Pinheiro emphasized that temporary, part-time, or unprotected jobs in informal conditions, which young people tend to have, are the most affected by the deterioration of the economy. “The coronavirus will infect labour markets and affect youth employment indicators,” he said.

“When there is a crisis, young people are among the first to lose their jobs, mainly those in the informal economy, and in sectors such as tourism, transport, non-electronic commerce and other services in which telework is not an option,” he explained. In Latin America and the Caribbean, there are 9.4 million unemployed young people, as well as 23 million who neither study nor work nor are in training. This share of the youth population is also known by the acronym NEET. More than 30 million youth only get informal employment, according to the new ILO report.

The youth labour participation rate of 48.7 per cent in 2020 has been declining slightly but persistently since 2000, when it was 53.7 per cent. This means that there are more than 52 million people between the ages of 15 and 24 in the regional workforce. That number includes the employed and those who are unemployed but actively seeking employment.
The predicted youth unemployment rate for 2020 is 18 per cent. This estimate is double the general rate and three times more than that of adults, a trend observed in almost all countries. Unemployment is considered the tip of the iceberg by the ILO, which also emphasizes the high informality rate of 62.4 per cent for young people — 10 percentage points higher than that of adults. This implies that most of the jobs available to them are precarious, low-income, without protection or rights.

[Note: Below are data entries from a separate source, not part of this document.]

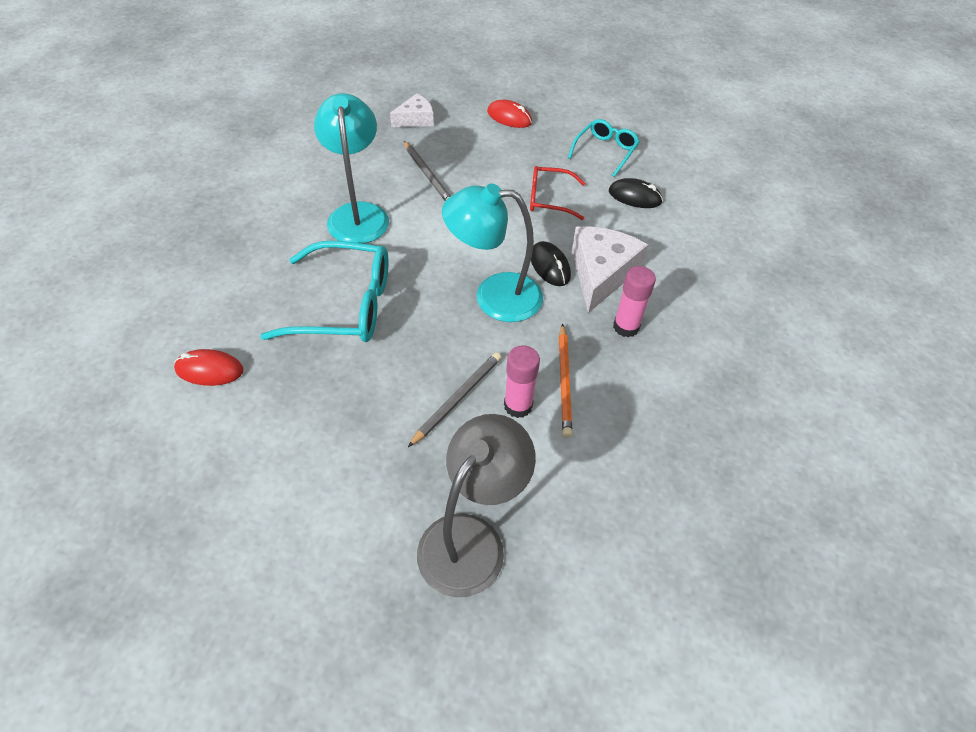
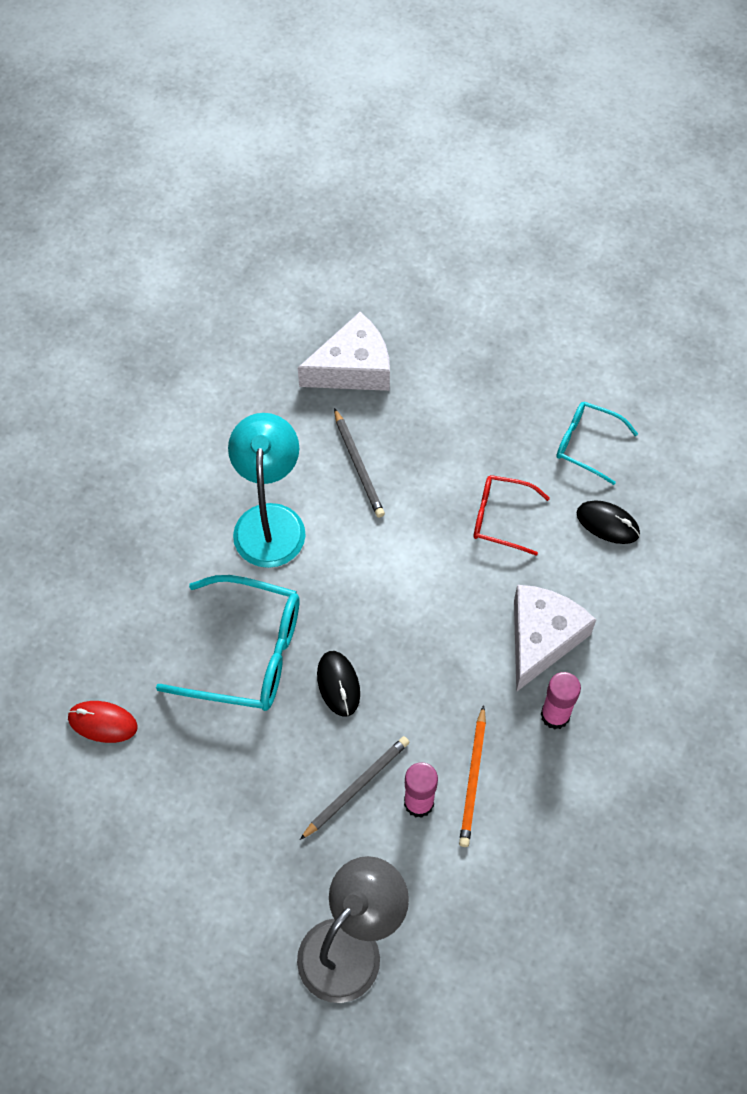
camera: 10 degrees right, 10 degrees up
white cheese [390,93,434,127] -> white cheese [298,312,390,391], size x1.68
turquoise lamp [442,183,543,322] -> none
red mouse [487,100,532,128] -> none
black mouse [531,241,571,286] -> black mouse moved to [317,651,360,717]
turquoise glasses [568,119,640,177] -> turquoise glasses turned 105 degrees counterclockwise [556,402,638,485]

The Trends Report published by the ILO earlier this year makes special reference to the fact that a fifth of young people are NEETs, which means that they are neither gaining experience in the labour market, nor receiving income from a job, nor improving their education or competencies. In Latin America and the Caribbean, 21.7 per cent of all young people are within the NEET group, a rate that has also experienced a slight but persistent rise since 2000, when it was 20.1 per cent.

“Such a high rate of young people who do not study, do not work or receive training is highly concerning for the region,” Pinheiro stressed. Furthermore, the data from the new ILO report reflects an unfavourable situation of young women at work. In the case of NEETs, the rate of women of 28.9 per cent is double that of men of 14.6 per cent. Most of these 15.3 million young women have difficulties accessing the labour market, training or study due to unpaid occupations in the home.

Gender differences in the region are also noticeable, as the unemployment rate of young women of 22 per cent is almost 7 percentage points above the 15.2 per cent of men in 2020. “The lack of decent work opportunities discourages and frustrates young people, which can have an impact on governance and affect the social development of the region, because in many cases it affects employment trajectories,” highlighted Mr Pinheiro. “Especially in a context of probable decrease in demand caused by the COVID-19 pandemic, it is essential to promote youth-focused economic stimulus measures,” he added.

We have to redouble our efforts to create opportunities for adequate productive employment for the next generation of workers stresses the ILO report. Integrated and effective policy measures are crucial. Supply-side measures (training and education) are important but not sufficient, unless they are accompanied by equally firm measures to boost the demand for youth labour, the ILO analysis adds.